### [What the task asks]
Return, word for word, the lines in the entries below that start at the line containing "Thu: median 29" and end with the line containing "Wed: median 43, box", including both of those lines.

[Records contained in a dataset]
%%
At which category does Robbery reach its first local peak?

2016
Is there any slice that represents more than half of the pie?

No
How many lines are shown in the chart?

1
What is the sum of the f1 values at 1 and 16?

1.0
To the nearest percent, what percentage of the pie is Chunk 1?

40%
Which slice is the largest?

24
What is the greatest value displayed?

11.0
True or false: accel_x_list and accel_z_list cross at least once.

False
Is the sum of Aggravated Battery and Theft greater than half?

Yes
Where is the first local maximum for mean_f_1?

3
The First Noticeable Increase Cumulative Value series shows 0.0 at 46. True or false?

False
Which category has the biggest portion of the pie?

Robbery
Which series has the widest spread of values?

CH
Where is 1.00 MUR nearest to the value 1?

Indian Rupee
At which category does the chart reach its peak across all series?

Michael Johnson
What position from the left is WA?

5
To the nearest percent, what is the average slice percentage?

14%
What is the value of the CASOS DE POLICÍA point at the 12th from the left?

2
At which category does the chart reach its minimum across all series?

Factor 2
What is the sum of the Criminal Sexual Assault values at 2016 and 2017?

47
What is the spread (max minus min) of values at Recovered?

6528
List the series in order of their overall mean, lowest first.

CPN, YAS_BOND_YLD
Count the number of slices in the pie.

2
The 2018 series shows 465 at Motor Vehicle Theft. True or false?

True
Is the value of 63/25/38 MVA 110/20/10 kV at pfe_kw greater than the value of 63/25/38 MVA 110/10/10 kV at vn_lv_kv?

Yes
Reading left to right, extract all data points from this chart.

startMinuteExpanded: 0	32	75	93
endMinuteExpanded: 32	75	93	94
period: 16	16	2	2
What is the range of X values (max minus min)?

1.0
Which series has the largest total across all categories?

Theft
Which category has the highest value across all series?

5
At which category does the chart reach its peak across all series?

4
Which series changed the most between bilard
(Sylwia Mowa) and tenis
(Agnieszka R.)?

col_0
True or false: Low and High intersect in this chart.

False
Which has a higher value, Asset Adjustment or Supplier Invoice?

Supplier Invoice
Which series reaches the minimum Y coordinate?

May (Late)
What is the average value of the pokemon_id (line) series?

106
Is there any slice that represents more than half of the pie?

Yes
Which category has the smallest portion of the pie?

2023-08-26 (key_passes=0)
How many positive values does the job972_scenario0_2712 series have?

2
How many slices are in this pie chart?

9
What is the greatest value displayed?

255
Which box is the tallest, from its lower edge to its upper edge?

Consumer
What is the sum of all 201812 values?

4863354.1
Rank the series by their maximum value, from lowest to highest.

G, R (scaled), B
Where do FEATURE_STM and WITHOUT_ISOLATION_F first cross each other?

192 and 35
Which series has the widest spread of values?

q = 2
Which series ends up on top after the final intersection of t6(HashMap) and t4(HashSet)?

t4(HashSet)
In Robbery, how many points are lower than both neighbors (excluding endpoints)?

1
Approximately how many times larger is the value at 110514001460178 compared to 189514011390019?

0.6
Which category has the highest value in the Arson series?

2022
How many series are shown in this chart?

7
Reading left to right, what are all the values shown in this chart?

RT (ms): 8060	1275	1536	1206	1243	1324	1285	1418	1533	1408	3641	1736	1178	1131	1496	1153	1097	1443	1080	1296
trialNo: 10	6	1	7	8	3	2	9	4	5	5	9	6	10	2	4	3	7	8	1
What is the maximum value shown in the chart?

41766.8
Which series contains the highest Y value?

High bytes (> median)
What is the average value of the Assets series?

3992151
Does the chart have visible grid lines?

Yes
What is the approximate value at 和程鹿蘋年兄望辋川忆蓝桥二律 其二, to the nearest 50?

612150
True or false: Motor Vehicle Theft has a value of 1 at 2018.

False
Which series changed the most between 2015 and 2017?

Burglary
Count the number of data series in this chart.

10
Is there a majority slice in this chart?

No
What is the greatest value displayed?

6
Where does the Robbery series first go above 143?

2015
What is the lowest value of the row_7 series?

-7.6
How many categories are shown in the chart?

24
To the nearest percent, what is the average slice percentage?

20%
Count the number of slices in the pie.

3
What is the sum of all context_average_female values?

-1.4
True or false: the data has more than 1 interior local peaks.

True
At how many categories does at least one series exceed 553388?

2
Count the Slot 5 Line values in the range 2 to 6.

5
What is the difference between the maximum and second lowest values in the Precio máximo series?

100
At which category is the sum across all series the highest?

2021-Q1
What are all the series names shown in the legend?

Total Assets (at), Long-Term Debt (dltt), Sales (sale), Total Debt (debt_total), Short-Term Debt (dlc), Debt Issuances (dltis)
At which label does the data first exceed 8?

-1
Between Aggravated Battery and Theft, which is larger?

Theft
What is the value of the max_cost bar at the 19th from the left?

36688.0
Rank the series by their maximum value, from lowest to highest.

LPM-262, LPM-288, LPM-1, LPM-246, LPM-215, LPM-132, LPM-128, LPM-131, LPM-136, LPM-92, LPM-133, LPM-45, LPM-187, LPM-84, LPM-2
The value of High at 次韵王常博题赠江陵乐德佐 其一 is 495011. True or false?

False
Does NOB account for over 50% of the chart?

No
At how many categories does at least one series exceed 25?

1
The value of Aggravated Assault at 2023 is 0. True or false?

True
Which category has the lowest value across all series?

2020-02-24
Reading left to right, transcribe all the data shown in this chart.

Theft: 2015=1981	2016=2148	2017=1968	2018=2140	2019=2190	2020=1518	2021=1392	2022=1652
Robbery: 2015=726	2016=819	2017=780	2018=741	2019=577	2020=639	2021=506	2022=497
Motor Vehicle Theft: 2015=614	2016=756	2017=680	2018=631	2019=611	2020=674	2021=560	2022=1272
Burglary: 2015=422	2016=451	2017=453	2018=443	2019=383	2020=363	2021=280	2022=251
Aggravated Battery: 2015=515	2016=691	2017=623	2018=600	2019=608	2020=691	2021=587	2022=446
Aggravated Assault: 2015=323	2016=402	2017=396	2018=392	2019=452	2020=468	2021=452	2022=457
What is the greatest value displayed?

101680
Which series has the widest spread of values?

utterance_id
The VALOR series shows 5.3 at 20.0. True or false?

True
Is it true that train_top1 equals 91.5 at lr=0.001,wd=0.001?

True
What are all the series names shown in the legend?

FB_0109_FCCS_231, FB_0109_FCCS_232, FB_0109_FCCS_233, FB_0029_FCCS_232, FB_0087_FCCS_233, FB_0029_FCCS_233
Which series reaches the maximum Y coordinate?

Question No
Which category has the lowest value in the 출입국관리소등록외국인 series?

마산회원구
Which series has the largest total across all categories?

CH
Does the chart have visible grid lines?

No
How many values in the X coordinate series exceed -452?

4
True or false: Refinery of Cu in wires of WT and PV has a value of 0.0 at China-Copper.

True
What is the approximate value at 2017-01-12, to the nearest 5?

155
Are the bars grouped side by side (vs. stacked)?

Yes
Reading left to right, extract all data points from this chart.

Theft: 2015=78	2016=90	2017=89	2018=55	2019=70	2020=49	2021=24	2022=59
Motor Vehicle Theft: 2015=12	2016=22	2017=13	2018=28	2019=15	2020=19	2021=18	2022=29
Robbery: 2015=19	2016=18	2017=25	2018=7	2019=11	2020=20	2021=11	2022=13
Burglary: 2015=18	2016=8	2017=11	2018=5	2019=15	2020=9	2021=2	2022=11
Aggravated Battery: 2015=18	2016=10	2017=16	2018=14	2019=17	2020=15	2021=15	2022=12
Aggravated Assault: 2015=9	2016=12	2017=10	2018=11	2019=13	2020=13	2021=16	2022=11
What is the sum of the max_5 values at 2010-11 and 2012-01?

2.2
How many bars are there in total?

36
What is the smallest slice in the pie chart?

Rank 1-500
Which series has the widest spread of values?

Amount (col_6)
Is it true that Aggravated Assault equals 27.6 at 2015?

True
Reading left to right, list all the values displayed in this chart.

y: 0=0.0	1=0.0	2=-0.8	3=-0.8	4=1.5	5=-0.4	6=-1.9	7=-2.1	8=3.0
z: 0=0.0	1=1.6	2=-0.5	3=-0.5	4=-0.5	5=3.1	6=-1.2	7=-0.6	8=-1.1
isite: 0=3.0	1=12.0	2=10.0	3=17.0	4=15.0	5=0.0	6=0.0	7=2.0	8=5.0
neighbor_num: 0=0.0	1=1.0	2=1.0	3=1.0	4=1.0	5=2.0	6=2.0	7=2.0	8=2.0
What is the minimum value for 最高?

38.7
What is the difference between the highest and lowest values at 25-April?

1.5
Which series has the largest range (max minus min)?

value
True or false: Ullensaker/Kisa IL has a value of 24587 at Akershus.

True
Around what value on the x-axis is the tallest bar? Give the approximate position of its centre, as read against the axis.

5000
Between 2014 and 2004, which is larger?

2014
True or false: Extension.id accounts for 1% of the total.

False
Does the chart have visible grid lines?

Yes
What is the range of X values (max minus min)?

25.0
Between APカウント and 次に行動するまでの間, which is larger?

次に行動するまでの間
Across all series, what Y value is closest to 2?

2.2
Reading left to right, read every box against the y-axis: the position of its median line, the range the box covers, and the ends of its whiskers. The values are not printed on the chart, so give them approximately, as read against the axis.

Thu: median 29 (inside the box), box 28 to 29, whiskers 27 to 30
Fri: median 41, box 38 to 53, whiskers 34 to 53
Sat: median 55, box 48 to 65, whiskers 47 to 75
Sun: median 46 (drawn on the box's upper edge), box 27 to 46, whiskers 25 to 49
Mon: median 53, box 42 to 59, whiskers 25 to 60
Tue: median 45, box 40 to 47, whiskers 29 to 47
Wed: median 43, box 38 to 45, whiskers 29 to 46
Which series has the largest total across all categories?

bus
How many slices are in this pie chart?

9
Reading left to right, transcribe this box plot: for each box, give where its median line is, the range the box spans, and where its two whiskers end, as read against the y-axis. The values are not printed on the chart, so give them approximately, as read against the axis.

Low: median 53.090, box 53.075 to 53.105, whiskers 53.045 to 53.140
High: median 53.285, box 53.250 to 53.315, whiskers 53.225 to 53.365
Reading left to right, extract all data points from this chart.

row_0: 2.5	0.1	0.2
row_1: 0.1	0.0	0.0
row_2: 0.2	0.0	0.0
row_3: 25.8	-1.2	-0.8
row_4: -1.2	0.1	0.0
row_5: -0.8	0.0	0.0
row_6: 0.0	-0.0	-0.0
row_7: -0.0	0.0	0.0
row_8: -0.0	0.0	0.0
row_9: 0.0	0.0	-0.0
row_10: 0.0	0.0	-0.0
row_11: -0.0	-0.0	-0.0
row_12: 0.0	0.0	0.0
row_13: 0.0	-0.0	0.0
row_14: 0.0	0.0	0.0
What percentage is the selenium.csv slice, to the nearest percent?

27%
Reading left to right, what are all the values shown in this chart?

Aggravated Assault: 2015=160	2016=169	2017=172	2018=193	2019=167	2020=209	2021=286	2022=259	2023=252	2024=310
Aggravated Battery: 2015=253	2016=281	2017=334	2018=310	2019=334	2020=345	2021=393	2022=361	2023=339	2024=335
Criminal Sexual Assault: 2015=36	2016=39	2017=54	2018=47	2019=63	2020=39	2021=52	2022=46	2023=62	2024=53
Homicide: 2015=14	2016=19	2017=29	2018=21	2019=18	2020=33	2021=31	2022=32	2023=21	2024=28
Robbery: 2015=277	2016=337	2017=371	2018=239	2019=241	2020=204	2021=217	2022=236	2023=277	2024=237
%%
### [The completed task]
Thu: median 29 (inside the box), box 28 to 29, whiskers 27 to 30
Fri: median 41, box 38 to 53, whiskers 34 to 53
Sat: median 55, box 48 to 65, whiskers 47 to 75
Sun: median 46 (drawn on the box's upper edge), box 27 to 46, whiskers 25 to 49
Mon: median 53, box 42 to 59, whiskers 25 to 60
Tue: median 45, box 40 to 47, whiskers 29 to 47
Wed: median 43, box 38 to 45, whiskers 29 to 46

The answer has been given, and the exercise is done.